(Stored items)
******

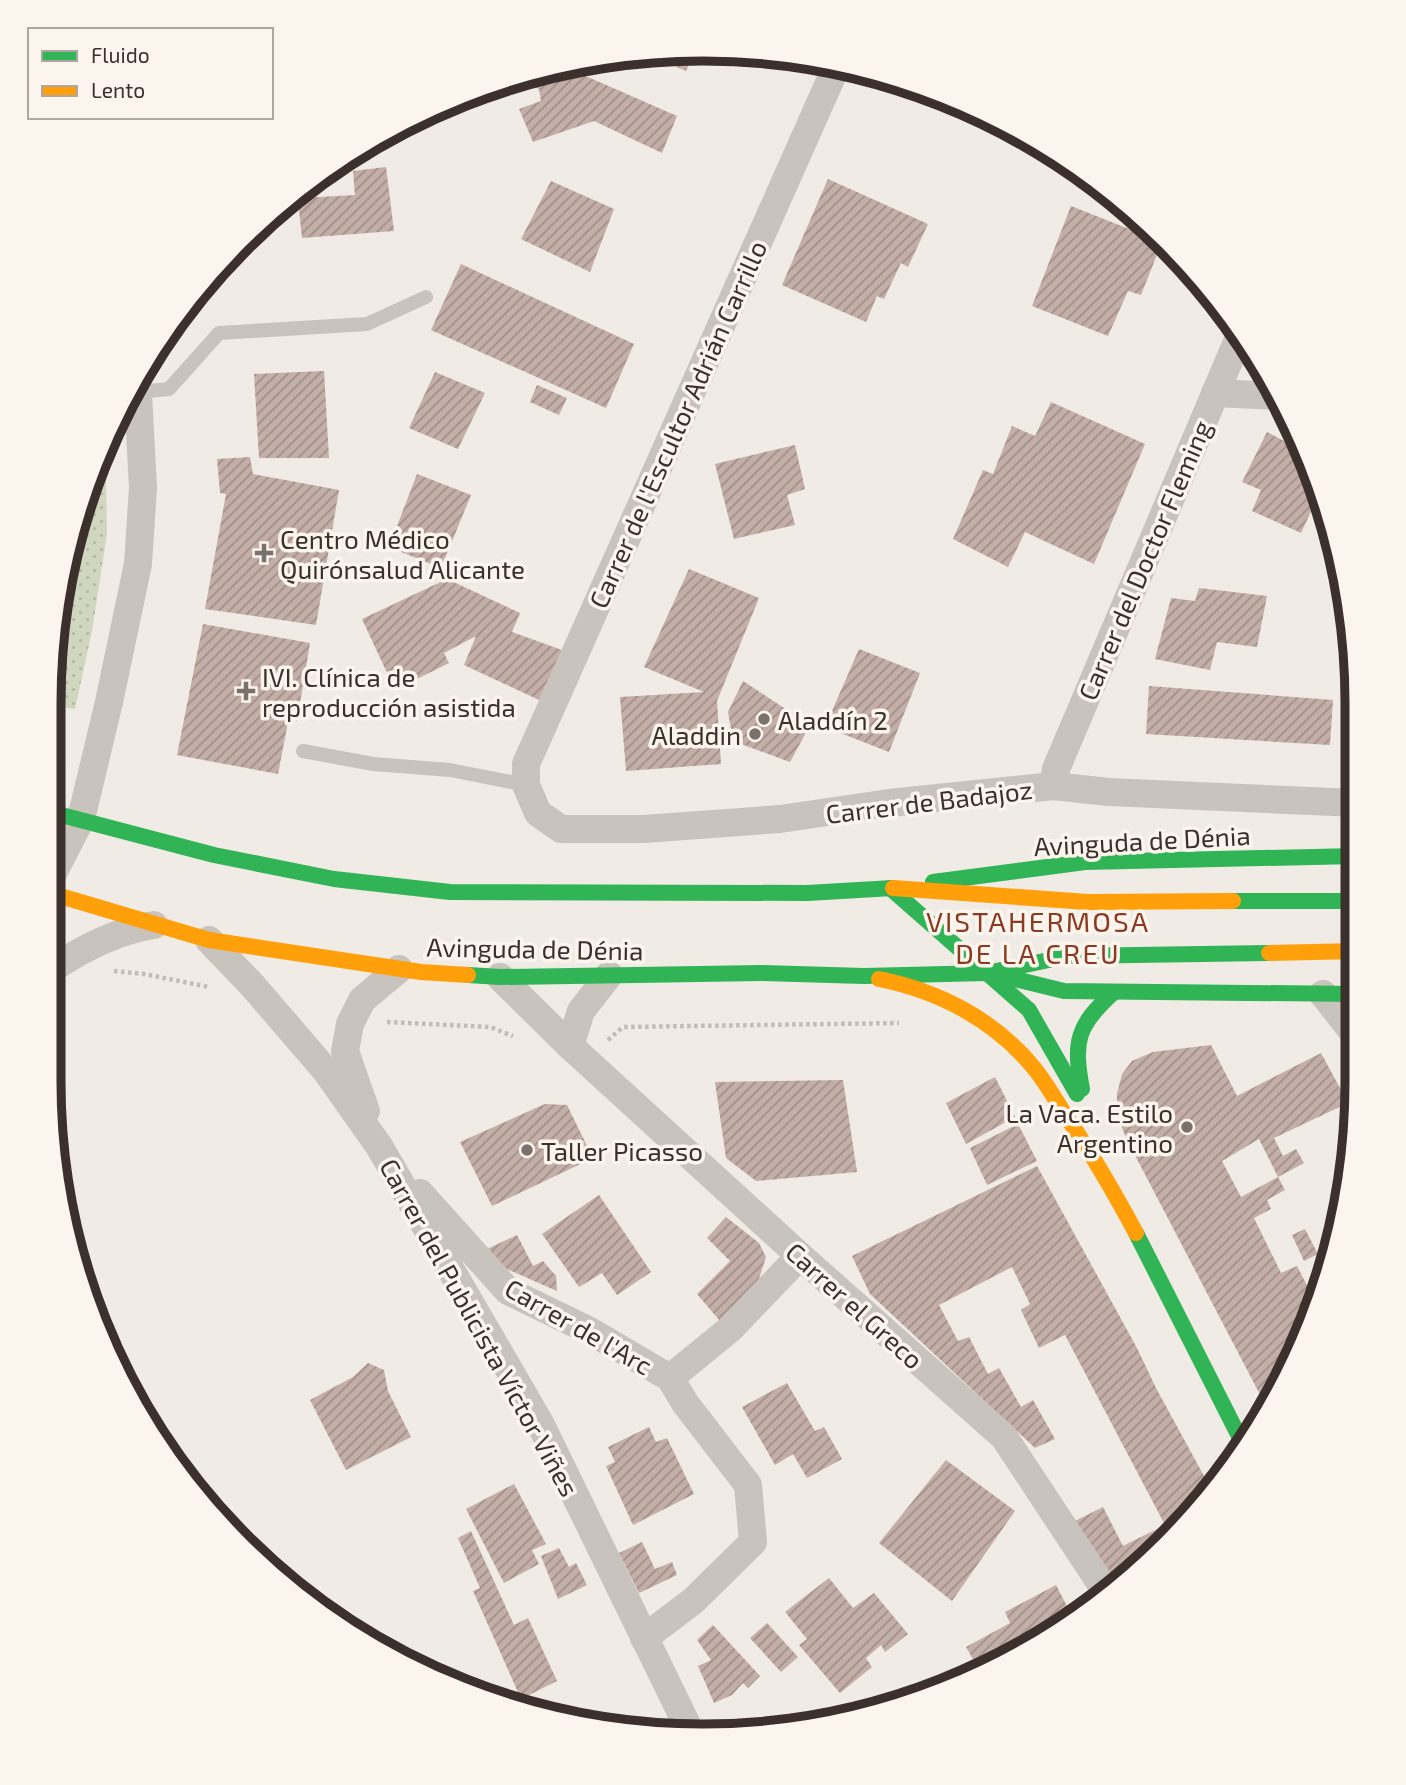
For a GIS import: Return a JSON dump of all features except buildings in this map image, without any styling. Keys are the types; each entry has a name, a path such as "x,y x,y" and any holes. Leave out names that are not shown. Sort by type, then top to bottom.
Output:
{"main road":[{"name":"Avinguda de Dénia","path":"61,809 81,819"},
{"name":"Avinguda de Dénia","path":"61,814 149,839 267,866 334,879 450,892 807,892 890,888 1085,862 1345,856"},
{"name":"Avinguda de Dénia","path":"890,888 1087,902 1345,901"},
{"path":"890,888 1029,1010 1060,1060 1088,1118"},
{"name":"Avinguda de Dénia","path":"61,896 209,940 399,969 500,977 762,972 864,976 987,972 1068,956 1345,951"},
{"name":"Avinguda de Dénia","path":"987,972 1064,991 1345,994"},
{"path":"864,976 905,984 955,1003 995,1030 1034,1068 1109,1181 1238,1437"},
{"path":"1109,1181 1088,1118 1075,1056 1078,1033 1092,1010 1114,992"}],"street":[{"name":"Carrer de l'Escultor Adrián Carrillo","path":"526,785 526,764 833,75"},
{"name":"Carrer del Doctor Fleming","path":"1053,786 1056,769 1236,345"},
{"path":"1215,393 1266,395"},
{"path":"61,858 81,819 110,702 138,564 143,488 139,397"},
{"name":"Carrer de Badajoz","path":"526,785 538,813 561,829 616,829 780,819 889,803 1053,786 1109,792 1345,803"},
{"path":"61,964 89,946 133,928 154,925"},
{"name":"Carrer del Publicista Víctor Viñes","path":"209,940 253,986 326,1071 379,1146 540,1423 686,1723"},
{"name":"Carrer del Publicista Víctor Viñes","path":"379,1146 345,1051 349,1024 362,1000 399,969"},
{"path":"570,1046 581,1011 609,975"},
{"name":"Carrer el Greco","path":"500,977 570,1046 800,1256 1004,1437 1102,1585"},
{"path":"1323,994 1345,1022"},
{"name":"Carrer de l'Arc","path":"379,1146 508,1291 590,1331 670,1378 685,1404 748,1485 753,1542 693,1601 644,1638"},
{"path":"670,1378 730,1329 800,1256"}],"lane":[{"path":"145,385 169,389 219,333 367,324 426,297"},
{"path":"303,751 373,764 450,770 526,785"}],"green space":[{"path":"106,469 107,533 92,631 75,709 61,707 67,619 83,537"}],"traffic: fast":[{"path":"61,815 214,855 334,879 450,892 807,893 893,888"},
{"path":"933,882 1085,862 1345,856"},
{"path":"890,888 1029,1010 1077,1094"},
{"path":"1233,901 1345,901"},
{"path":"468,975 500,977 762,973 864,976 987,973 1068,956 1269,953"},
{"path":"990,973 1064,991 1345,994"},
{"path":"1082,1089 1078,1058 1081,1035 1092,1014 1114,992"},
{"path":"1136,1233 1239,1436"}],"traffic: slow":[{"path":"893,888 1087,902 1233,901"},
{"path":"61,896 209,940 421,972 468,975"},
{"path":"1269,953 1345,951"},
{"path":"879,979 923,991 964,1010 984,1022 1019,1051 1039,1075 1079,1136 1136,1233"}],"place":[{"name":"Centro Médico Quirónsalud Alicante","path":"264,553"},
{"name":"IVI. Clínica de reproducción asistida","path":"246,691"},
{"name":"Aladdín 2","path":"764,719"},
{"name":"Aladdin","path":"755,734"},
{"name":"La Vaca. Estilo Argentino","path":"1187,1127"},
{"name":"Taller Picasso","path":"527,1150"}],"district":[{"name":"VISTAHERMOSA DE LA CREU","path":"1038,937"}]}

******

Work task:
Could you find each line in the entries that contains the string "Avinguda" and copy it?

Output below:
{"main road":[{"name":"Avinguda de Dénia","path":"61,809 81,819"},
{"name":"Avinguda de Dénia","path":"61,814 149,839 267,866 334,879 450,892 807,892 890,888 1085,862 1345,856"},
{"name":"Avinguda de Dénia","path":"890,888 1087,902 1345,901"},
{"name":"Avinguda de Dénia","path":"61,896 209,940 399,969 500,977 762,972 864,976 987,972 1068,956 1345,951"},
{"name":"Avinguda de Dénia","path":"987,972 1064,991 1345,994"},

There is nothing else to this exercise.